4 Challenges in Downloading Historical Newspaper Articles
Jul 27, 2013 12:48 pm | By: Kenneth R Marks
I have been researching online historical newspaper sites for several years, both the free ones as well as the subscription-based sites.Their capabilities, independent of the size and quality of their scanned collections, break down into two parts:
- How do you search the site and find "stuff"
- How do you download and save the articles that you find
This post is all about the second part - how do you download and save materials. Many of these sites use different underlying base software and they all are quite different in their approach to providing a download capability.
Among the variations that I have found are several methods provided or suggested:
- Download a .pdf of the page that contains your desired article
- Download a .jpg of the page that contains your desired article
- Use a software snipping tool such as the Windows 7 "Snipping Tool" or some commercial offerings, such as SnagIt, Shutter, Jing, etc. There are many of these tools.
- The newspaper library software will snip the article for you and present it as a "whole" article.
- The newspaper library software will snip the article for you and present it in several pieces that comprise the entire article, such as the headline, and each paragraph as an independent .jpg file
The concern with all of these methods is "How do you end up with a complete article that is large enough to read or is zoomable?"
The 4 challenges are presented below with visual examples: Highlights
- almost every online site presents the selected article after a search with highlighted search terms like these:
So, depending on the capabilities provided by the site software, make sure that if you do NOT want to download the article with the highlighted text, that you download the article the way that you want it. There is always a way to get the article without the highlights. You can experiment with the software or just check some of the many tutorials I have created for the repository of interest.
Chopped Up Articles - A few of the sites will present the article in a "chopped up" format, depending on the length of the article. Usually the title or headline is separated from the text, and if it is a long article, there may be several parts. For example:
So just like your need to concern yourself with downloading highlighted text, you will need to be careful with downloading articles that are broken up, as in the examples. It is always safest to download the article (or entire page) in .pdf format and crop to your liking later. With .pdf formats you can always zoom to the size you desire and then crop or snip the article in one piece.

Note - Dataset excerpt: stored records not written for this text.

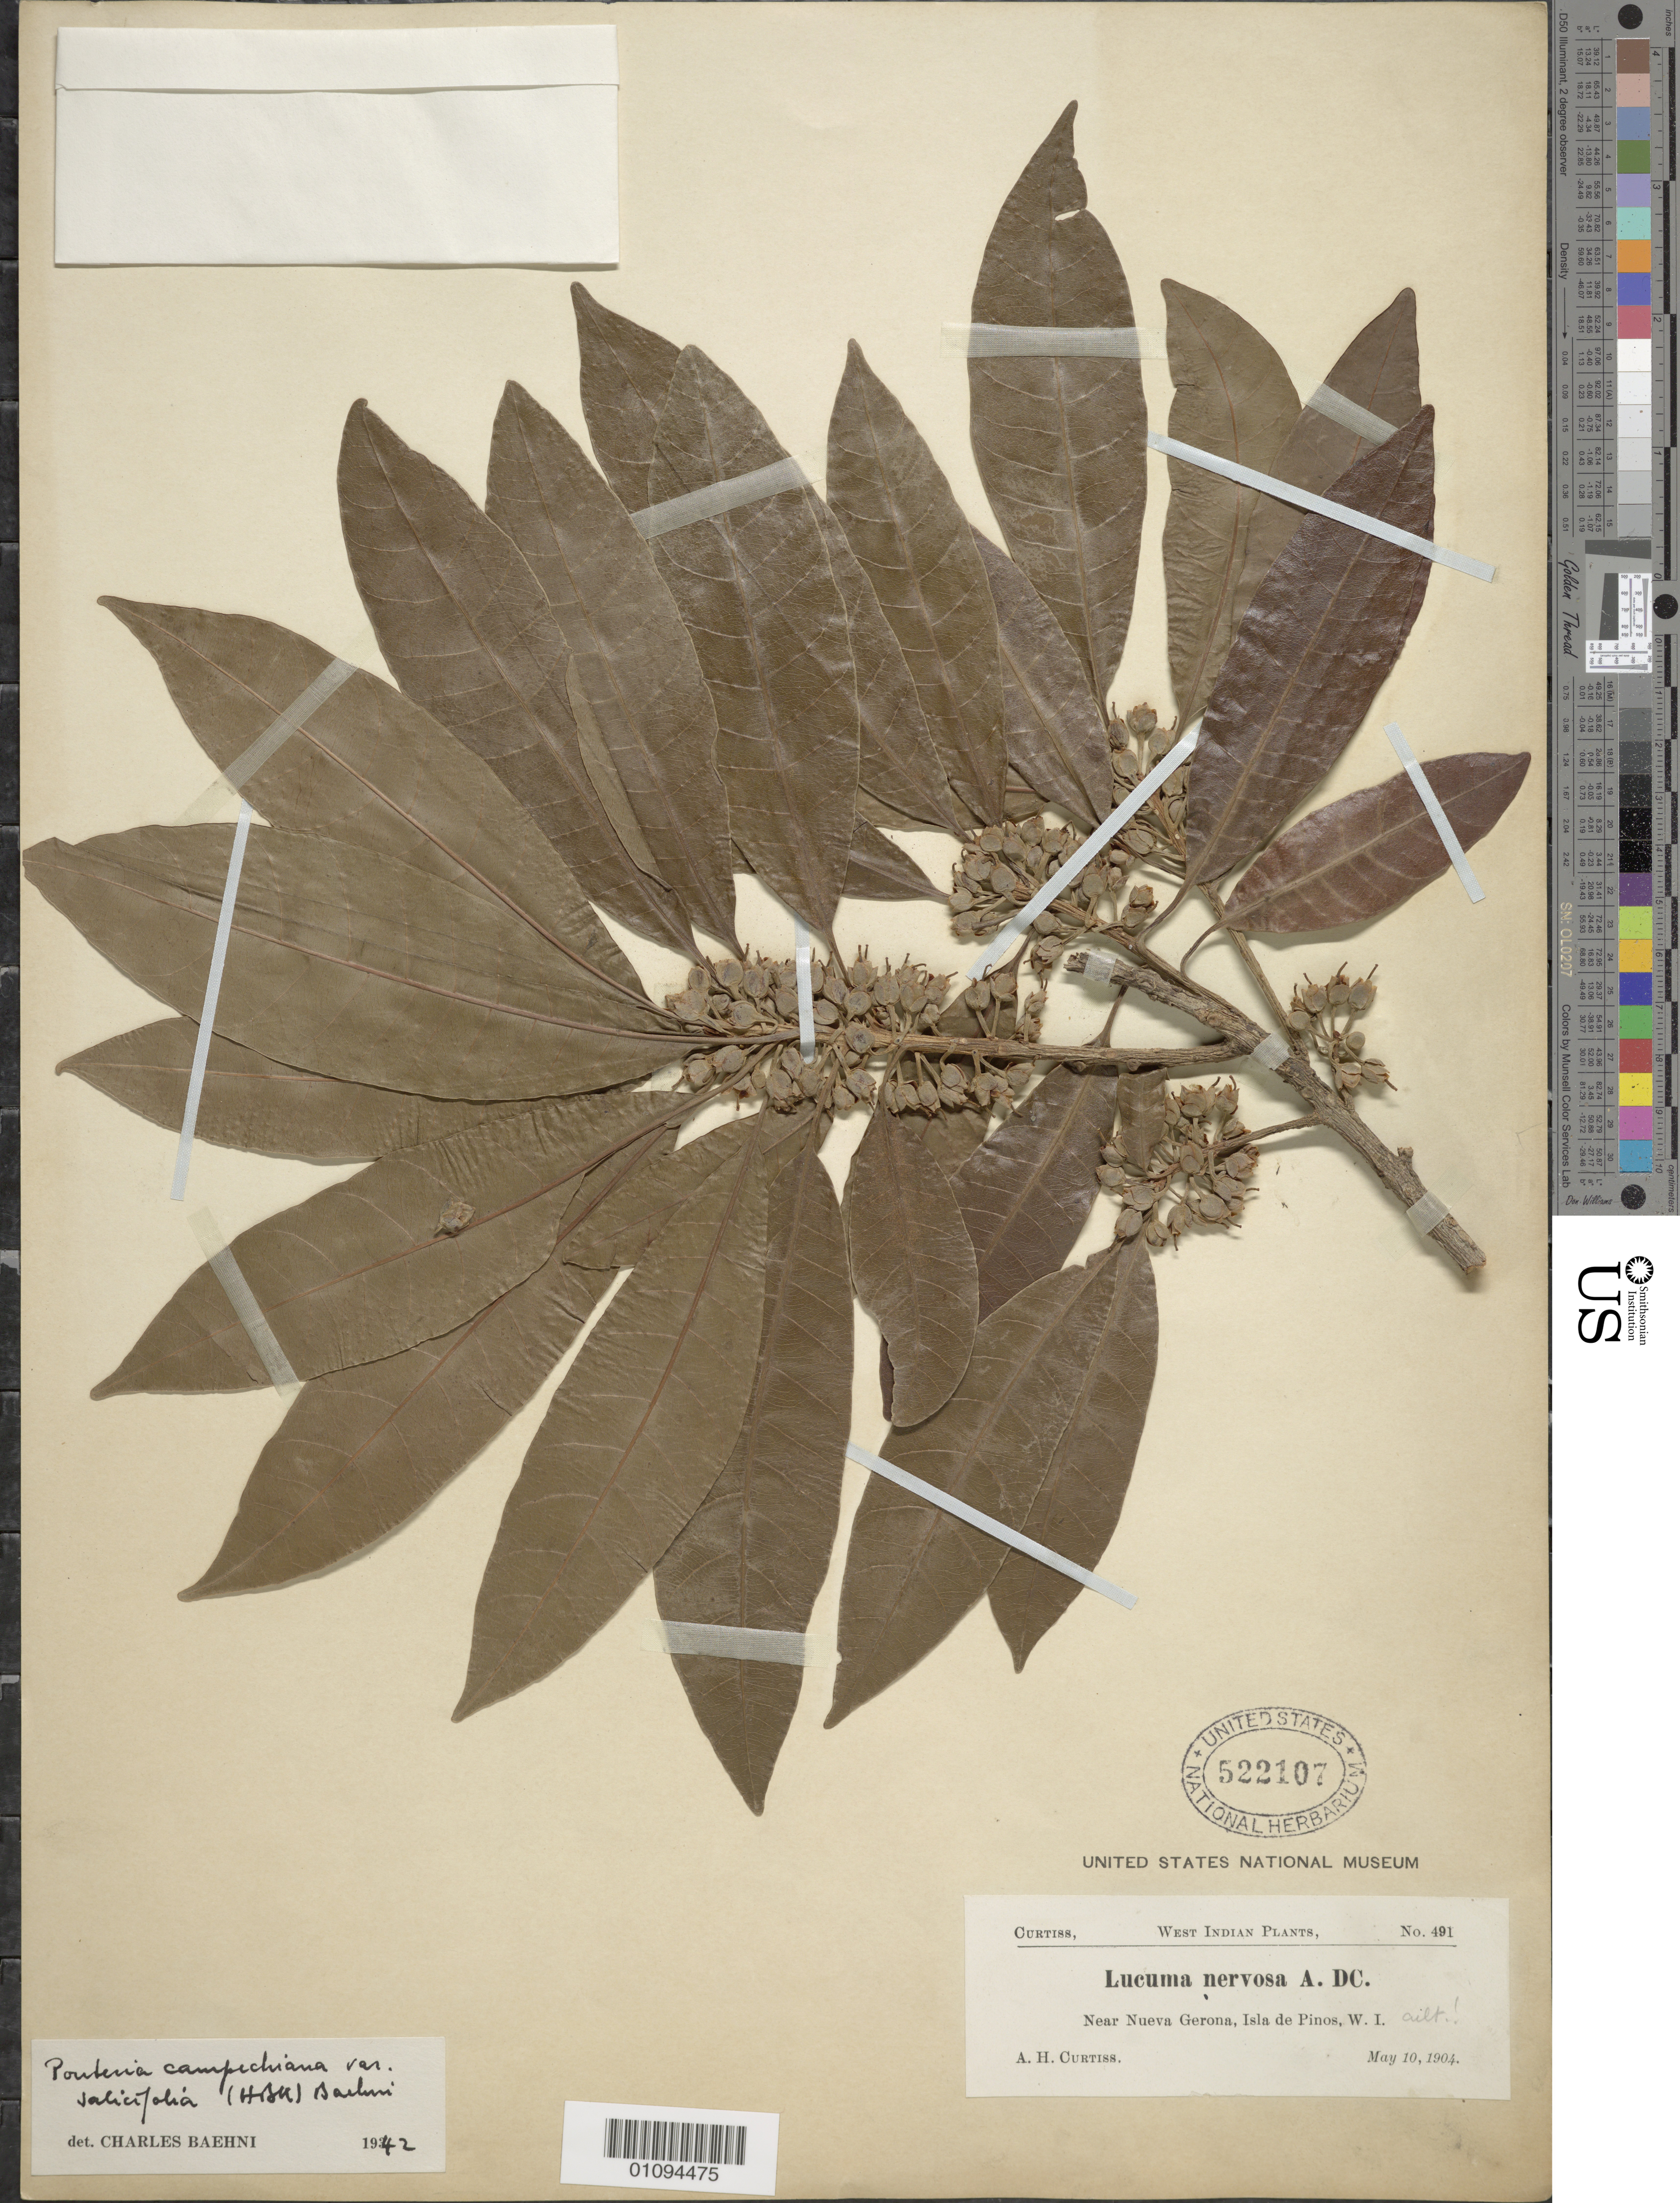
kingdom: Plantae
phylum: Tracheophyta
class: Magnoliopsida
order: Ericales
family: Sapotaceae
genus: Pouteria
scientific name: Pouteria campechiana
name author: (Kunth) Baehni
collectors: A. H. Curtiss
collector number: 491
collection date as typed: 10 May 1904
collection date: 1904-05-10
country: Cuba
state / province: Isla de La Juventud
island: Isla de la Juventud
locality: Isle of Pines, Near Nueva Gerona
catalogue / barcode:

The Article is Too Small - this is the challenge that requires the most forethought when saving the article for later use. Much of the time, the repository software will allow you to download or snip articles in several different ways. Unfortunately, if you do not check your downloaded image before you leave the site, you might be disappointed in the size or the quality of said download. Make sure that it is either zoomable after the download or if not, that the article is zoomed to a readable size prior to downloading. Also, if it is too small when downloaded, depending on how the site prepares the clipping, zooming later may degrade the quality so that when zoomed, it is so fuzzy that you can't read it.
Just like the other challenges, forethought will lead to the best results. It is always safest to download the article (or entire page) in .pdf format and crop to your liking later. With .pdf formats you can always zoom to the size you desire and then crop or snip the article in one piece.
Oops, I Forgot the Citation - This is easily the biggest mistake one can make and creates many "smack your head" moments. When I first started searching newspapers, I got so excited when I found an article about one of my ancestors that told more of his or her life story - that I just downloaded the article and did not record the details about the newspaper that I found it in. In order for me to find the article again for those that I discovered online - I will have to perform all those searches again. Many of the repositories have a function or a link where the source details are presented. Here is an example from The Missouri Digital Newspaper collection:
In this example. the left image shows you the name of the newspaper and date of publication. In order to obtain more details, the link "View Description" when clicked will yield the image on the right, which contains much more information.
The moral of the story is that online newspaper collections can be an incredibly valuable tool for you family history and genealogy research. Fortunately, much of what is written above and the challenges presented are not huge to overcome. Just think ahead and make sure that the articles that you download are readable and in a format and size that pleases you and your future readers. And make sure you document where the articles came from!